QuantumDiamonds raises 91M in an EU Chips Act first

Europe uses about a fifth of the world's chips, but makes only a tenth of them. A three-year-old Munich startup thinks it can help close that gap, and Brussels has just backed the bet.

QuantumDiamonds is a spin-out of the Technical University of Munich. It has raised €91M to scale a new way of finding faults inside advanced chips. The round has two parts. One is €15M of equity, led by climate-tech fund World Fund.

The other is €76M of state aid, approved under the European Chips Act.

The state money is the real headline. QuantumDiamonds is set to become the first startup ever to win manufacturing funding under the Chips Act. Until now, that pot has gone to giants such as GlobalFoundries and Carl Zeiss.

A microscope that sees electricity

Chipmakers have a yield problem. As they stack transistors into ever denser 3D designs, defects get harder to find. A single buried flaw can ruin a whole batch. Standard optical and X-ray tools often cannot see past the top layers.

QuantumDiamonds takes a different route. It exploits tiny atomic flaws in lab-grown diamonds to sense magnetic fields with extreme precision. That effectively turns a diamond into a microscope that can watch electricity flow through a chip.

Its first product, the QDm.1, images those currents in 3D at the nanoscale. Crucially, it does so without damaging the chip. It can pinpoint the exact depth and position of a defect buried inside a stacked package.

One US chip designer had spent six weeks hunting a fault. The tool found it in under a minute.

Why yield is worth billions

The economics are stark. On a high-volume product, lifting yield by a single percentage point can be worth millions of dollars a week. Anything that spots defects faster, and earlier, goes straight to the bottom line.

That is why money is chasing this corner of the industry. The market for chip inspection should reach $10.9bn in 2026. Global Market Insights expects it to roughly double by 2035. QuantumDiamonds says it already works with nine of the world's ten largest chipmakers.

Europe's next ASML?

The pitch to investors leans hard on sovereignty. “Europe uses around 20% of the world's semiconductors while producing only 10%, and that gap is exactly where our strategic power leaks away,” said Daria Saharova, managing partner at World Fund.

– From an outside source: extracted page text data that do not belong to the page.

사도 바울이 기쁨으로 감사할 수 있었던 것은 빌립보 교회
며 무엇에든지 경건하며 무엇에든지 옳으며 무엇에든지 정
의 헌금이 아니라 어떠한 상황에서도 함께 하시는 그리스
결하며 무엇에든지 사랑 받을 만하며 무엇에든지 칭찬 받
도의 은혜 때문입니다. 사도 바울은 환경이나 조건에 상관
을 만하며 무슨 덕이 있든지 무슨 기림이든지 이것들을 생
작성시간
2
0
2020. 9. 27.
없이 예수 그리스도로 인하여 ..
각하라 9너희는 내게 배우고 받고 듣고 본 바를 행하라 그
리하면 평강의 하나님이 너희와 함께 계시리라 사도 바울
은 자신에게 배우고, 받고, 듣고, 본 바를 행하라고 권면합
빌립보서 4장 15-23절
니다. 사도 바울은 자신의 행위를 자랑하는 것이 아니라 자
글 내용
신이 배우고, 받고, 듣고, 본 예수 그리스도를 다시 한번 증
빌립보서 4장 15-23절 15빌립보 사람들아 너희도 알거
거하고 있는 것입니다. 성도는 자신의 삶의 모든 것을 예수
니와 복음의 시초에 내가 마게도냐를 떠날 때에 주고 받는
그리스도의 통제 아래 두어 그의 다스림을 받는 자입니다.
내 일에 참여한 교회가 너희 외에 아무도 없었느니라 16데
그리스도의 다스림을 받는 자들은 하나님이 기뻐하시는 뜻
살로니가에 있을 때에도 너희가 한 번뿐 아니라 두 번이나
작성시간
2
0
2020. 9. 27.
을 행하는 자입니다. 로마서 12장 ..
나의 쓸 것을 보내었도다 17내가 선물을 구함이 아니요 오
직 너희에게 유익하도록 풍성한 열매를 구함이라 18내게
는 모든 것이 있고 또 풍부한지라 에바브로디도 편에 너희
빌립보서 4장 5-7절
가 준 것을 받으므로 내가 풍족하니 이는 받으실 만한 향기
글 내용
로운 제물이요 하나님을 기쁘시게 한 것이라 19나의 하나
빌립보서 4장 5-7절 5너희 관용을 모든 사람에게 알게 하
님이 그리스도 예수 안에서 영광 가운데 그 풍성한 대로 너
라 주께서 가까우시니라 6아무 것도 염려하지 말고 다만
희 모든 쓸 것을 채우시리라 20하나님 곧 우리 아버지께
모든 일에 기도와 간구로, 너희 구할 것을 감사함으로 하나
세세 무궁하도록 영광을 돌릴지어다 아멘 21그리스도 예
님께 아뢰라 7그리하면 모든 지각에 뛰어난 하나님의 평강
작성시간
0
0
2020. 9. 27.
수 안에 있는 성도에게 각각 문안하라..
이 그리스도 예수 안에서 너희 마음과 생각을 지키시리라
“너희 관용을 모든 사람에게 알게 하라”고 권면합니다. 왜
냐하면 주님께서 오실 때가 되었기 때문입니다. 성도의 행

She went further, casting the startup as a future national champion. “QD can become Europe's next ASML,” she said, invoking the Dutch firm whose machines the whole chip industry depends on. It is a bold claim for a company with one product. But it captures the mood in Brussels.

The €76M grant comes from the German federal government and the Free State of Bavaria. Brussels cleared it on 23 June. It fits a wider European push: make more chips at home, and lean less on the US and Asia.

A crowded, consolidating field

QuantumDiamonds is not alone in the diamond-sensing niche. Its closest technical rival, the Swiss startup Qnami, was bought by Quantum Design in June, Tech Funding News reported. That deal folded Qnami's technology into a broader instruments group rather than scaling it alone.

The incumbents are far larger. KLA holds roughly 17.5% of the inspection market, with Applied Materials and Onto Innovation close behind. All three rely on light and electron beams, the very methods that struggle with buried defects. That is the gap QuantumDiamonds is trying to prise open.

From lab to fab

The company now has to turn trials into paid production contracts. It installed its first US system at a lab in Sunnyvale, California, in April. Its first Asian system followed in Hsinchu, Taiwan, the heart of the world's chip cluster.

The new cash will fund a €152M plant in eastern Munich. The company bills it as the first facility of its kind for advanced chip-testing systems. The first section is due to open later this year.

QuantumDiamonds employs 70 people and plans to more than double its engineering team within a year.

Why it matters

Europe keeps talking about technological sovereignty, then watching its best deep-tech firms get bought or built elsewhere. The Qnami sale is a fresh example. The Chips Act grant is a bet that a homegrown startup can scale into a strategic supplier instead. It serves a market the whole AI boom quietly depends on.

The firm's fate will turn on one thing: how fast those nine trials become paid contracts.